Many of DLM’s features were developed to meet agency reporting requirements. In DLM, loan accounts are identified by funds (e.g., by CDFI, SBA, EDA, USDA, private funds, etc.) to make it easy for you to prepare reports to government, foundation, or private funders. In addition to monitoring loan accounts, DLM keeps demographic data on your borrowers, so you can demonstrate that your program is reaching your target audiences.
DLM is a flexible system that accommodates the non-standard repayment schedules and adjustable terms that some alternative financing deals require. DLM makes it as easy as possible to change loan terms “on the fly” for scheduled loan transitions. Adjustments for workouts can also be made as these circumstances arise.
DLM expands with your agency as well. The software lets you add new loan programs as you grow. Since you can query the database by loan fund, DLM gives you the flexibility to report back to each funding agency according to the schedule they require. A single borrower may have one or several loans, which can originate from different loan programs in your overall portfolio. DLM offers many automatic payment transaction functions to match the payment crediting options you need.
Want to know the current status of all of your loan accounts right now? With a click of a mouse, you can display or print a report summarizing all accounts by loan fund, detailing each borrower’s current balances, delinquency information, when their last payment was made, the amount of their last payment, etc.
Do your funders require you to report back to them on the performance of your loan funds each quarter? Semi-annually? Annually? DLM’s transaction summary reports can be printed out by loan fund and date range. These reports show how much money you’ve lent during a time period you specify, how much you’ve received in borrower repayments, and what portions have been credited to fees, interest, and principal. And since you can ask for one or all of your funds, you can restrict your reports to the exact set of data you need.
And many more, including:
Loan status changes
Year-end 1098 interest statements
Example: Let’s assume you set DLM to follow a daily (simple interest) formula, based on a 365-day year. If you disburse additional funds to the borrower in the middle of a payment cycle, DLM will accrue the interest due according to the number of days the borrower has used the smaller balance, then will calculate daily interest from the disbursal date based on the higher balance.
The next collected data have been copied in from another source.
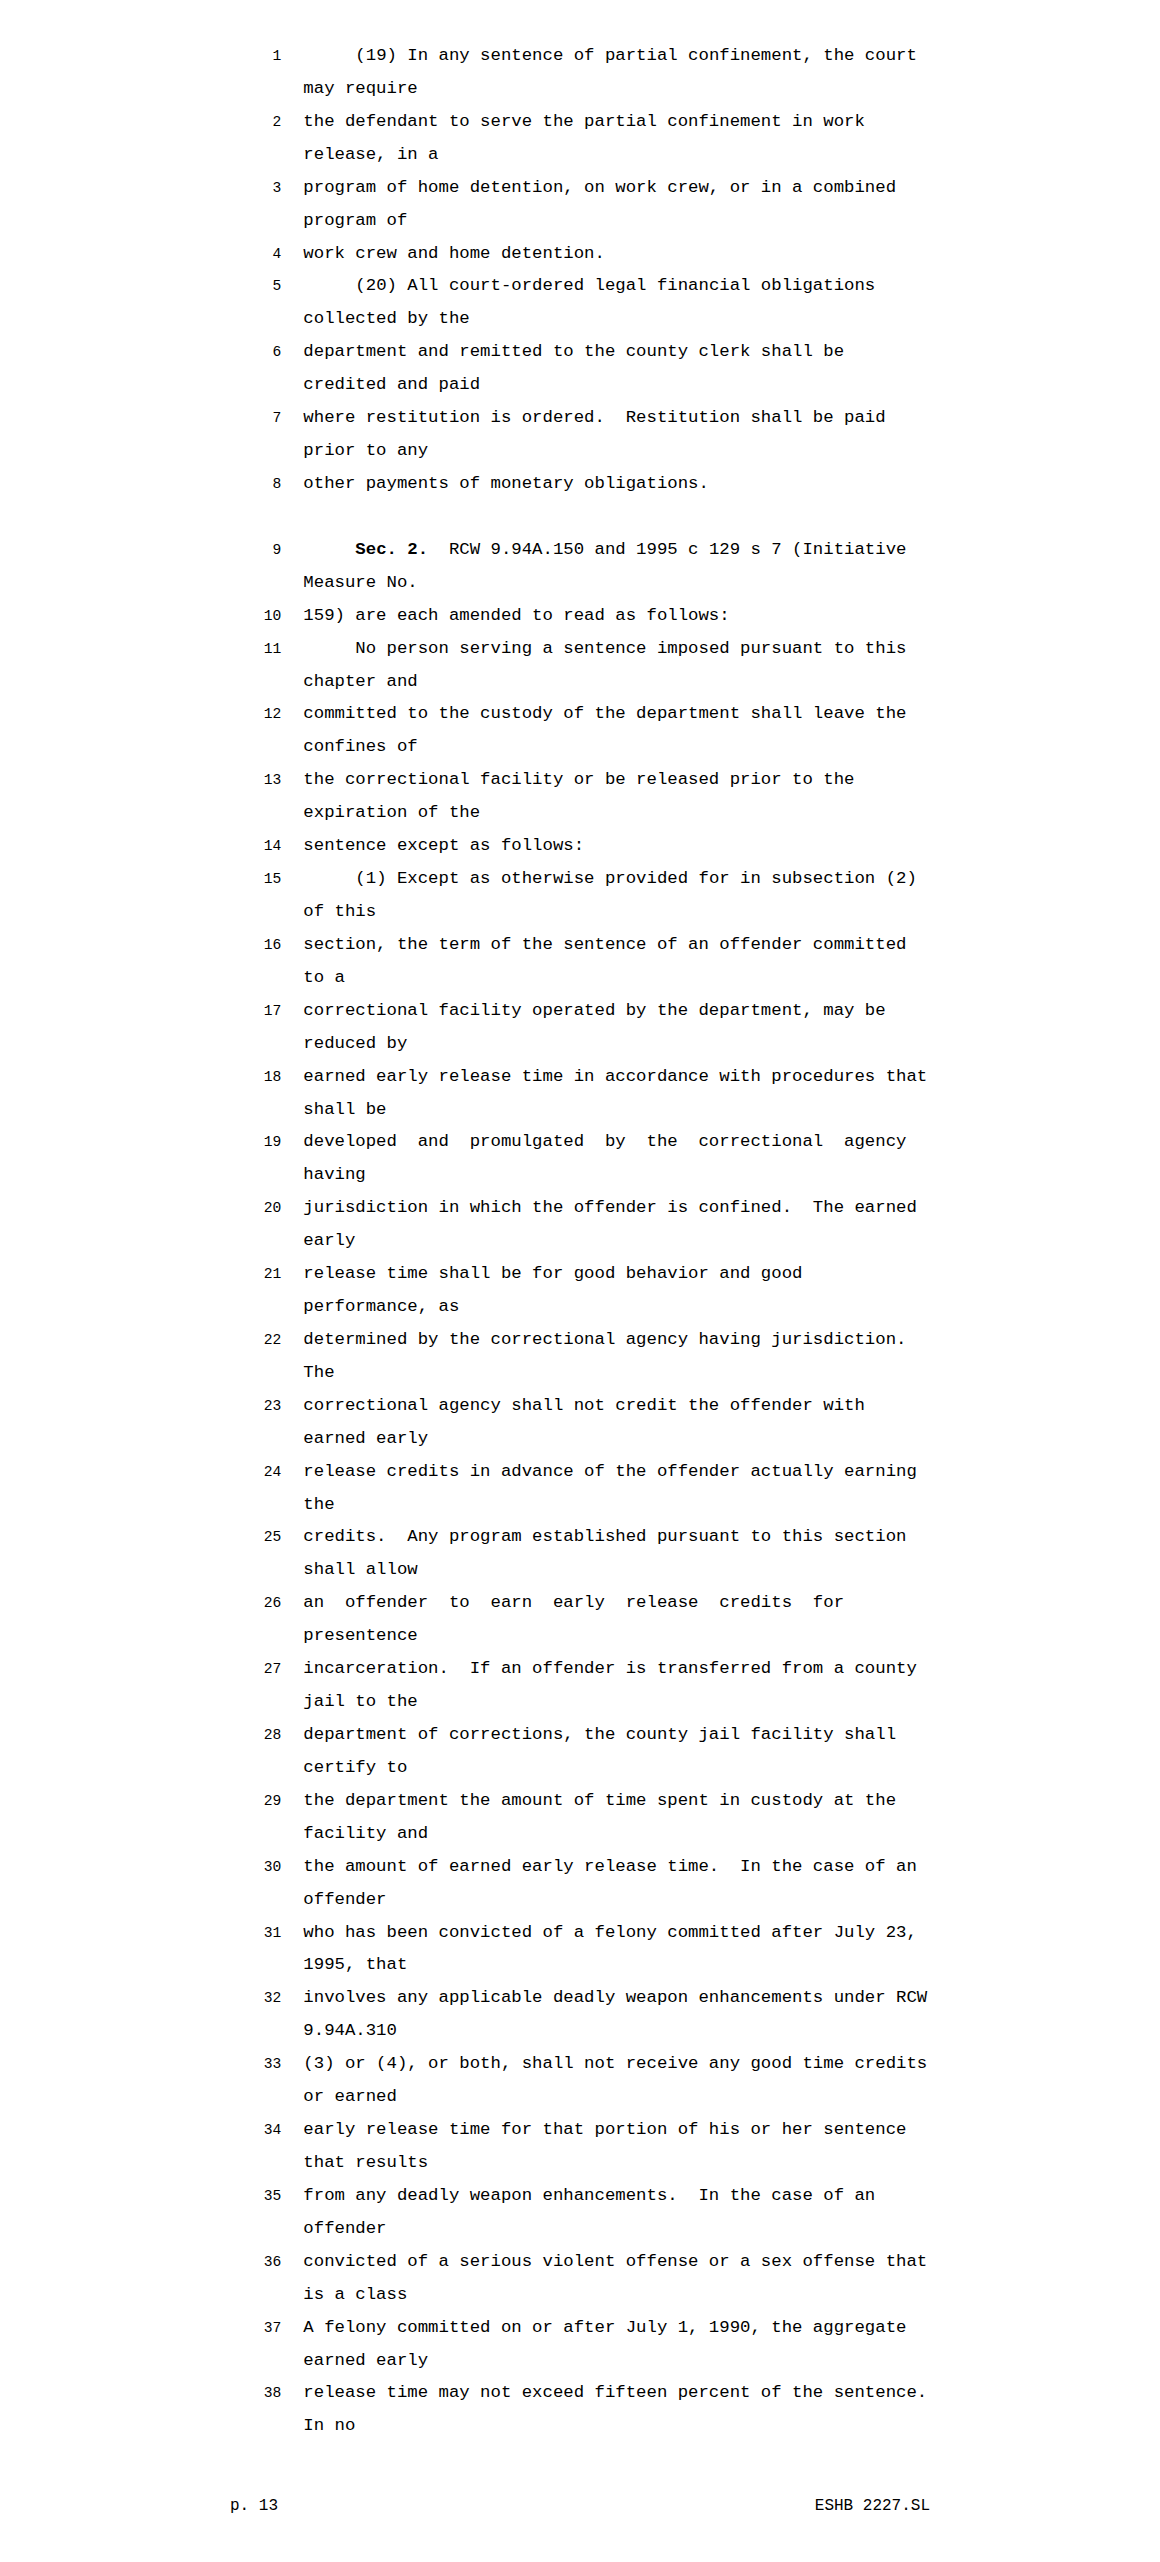1 (19) In any sentence of partial confinement, the court may require
2 the defendant to serve the partial confinement in work release, in a
3 program of home detention, on work crew, or in a combined program of
4 work crew and home detention.
5 (20) All court-ordered legal financial obligations collected by the
6 department and remitted to the county clerk shall be credited and paid
7 where restitution is ordered. Restitution shall be paid prior to any
8 other payments of monetary obligations.
9 Sec. 2. RCW 9.94A.150 and 1995 c 129 s 7 (Initiative Measure No.
10159) are each amended to read as follows:
11 No person serving a sentence imposed pursuant to this chapter and
12 committed to the custody of the department shall leave the confines of
13 the correctional facility or be released prior to the expiration of the
14 sentence except as follows:
15 (1) Except as otherwise provided for in subsection (2) of this
16 section, the term of the sentence of an offender committed to a
17 correctional facility operated by the department, may be reduced by
18 earned early release time in accordance with procedures that shall be
19 developed and promulgated by the correctional agency having
20 jurisdiction in which the offender is confined. The earned early
21 release time shall be for good behavior and good performance, as
22 determined by the correctional agency having jurisdiction. The
23 correctional agency shall not credit the offender with earned early
24 release credits in advance of the offender actually earning the
25 credits. Any program established pursuant to this section shall allow
26 an offender to earn early release credits for presentence
27 incarceration. If an offender is transferred from a county jail to the
28 department of corrections, the county jail facility shall certify to
29 the department the amount of time spent in custody at the facility and
30 the amount of earned early release time. In the case of an offender
31 who has been convicted of a felony committed after July 23, 1995, that
32 involves any applicable deadly weapon enhancements under RCW 9.94A.310
33(3) or (4), or both, shall not receive any good time credits or earned
34 early release time for that portion of his or her sentence that results
35 from any deadly weapon enhancements. In the case of an offender
36 convicted of a serious violent offense or a sex offense that is a class
37 A felony committed on or after July 1, 1990, the aggregate earned early
38 release time may not exceed fifteen percent of the sentence. In no
p. 13 ESHB 2227.SL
Example: Let’s say you need to structure a loan so that only interest-only payments are required for the first three months, followed thereafter by full payments amortized over the remaining life of the loan. In this case, you will define the loan terms in DLM to match the terms that apply at the beginning of the loan (e.g., set the minimum payment to equal the interest-only payment amount). Then, at the end of the initial 3-month period, simply re-set the minimum payment to the larger amount. DLM will post payment transactions according to whatever terms you specify. DLM also has a built-in tickler system to remind you of upcoming loan term changes (and any other matters you want DLM to alert you to).
Operating system: Microsoft Windows®. DownHome Loan Manager is a Windows-based program, so it requires Windows to run (Windows 8, 7, Vista, XP).
Network operating system: For its multi-user network versions, DLM will operate on a variety of popular network operating systems. The following are fully supported: Microsoft 2012 Server, 2003 Server, 2000 Server, Novell. DownHome Loan Manager may also be set up on a peer-to-peer network (in which several PCs share files without the use of a dedicated server). DLM may also be configured for remote access through Microsoft Remote Desktop, terminal services, Citrix, etc.
Minimum memory (RAM): 32 MB minimum. 128 MB or more preferred.
Disk space: 20 MB for the program. Disk space for data tables will vary depending on amount of data records to be stored.
DLM is distributed with a runtime version of the database engine and relational database, which is licensed to you as part of the DownHome Loan Manager software application.
Furthermore, a system administrator may assign variable access rights to individual users. For example, one user may be given full editing rights while another may be assigned read-only rights, allowing them to view account information and print reports, but not change the data itself.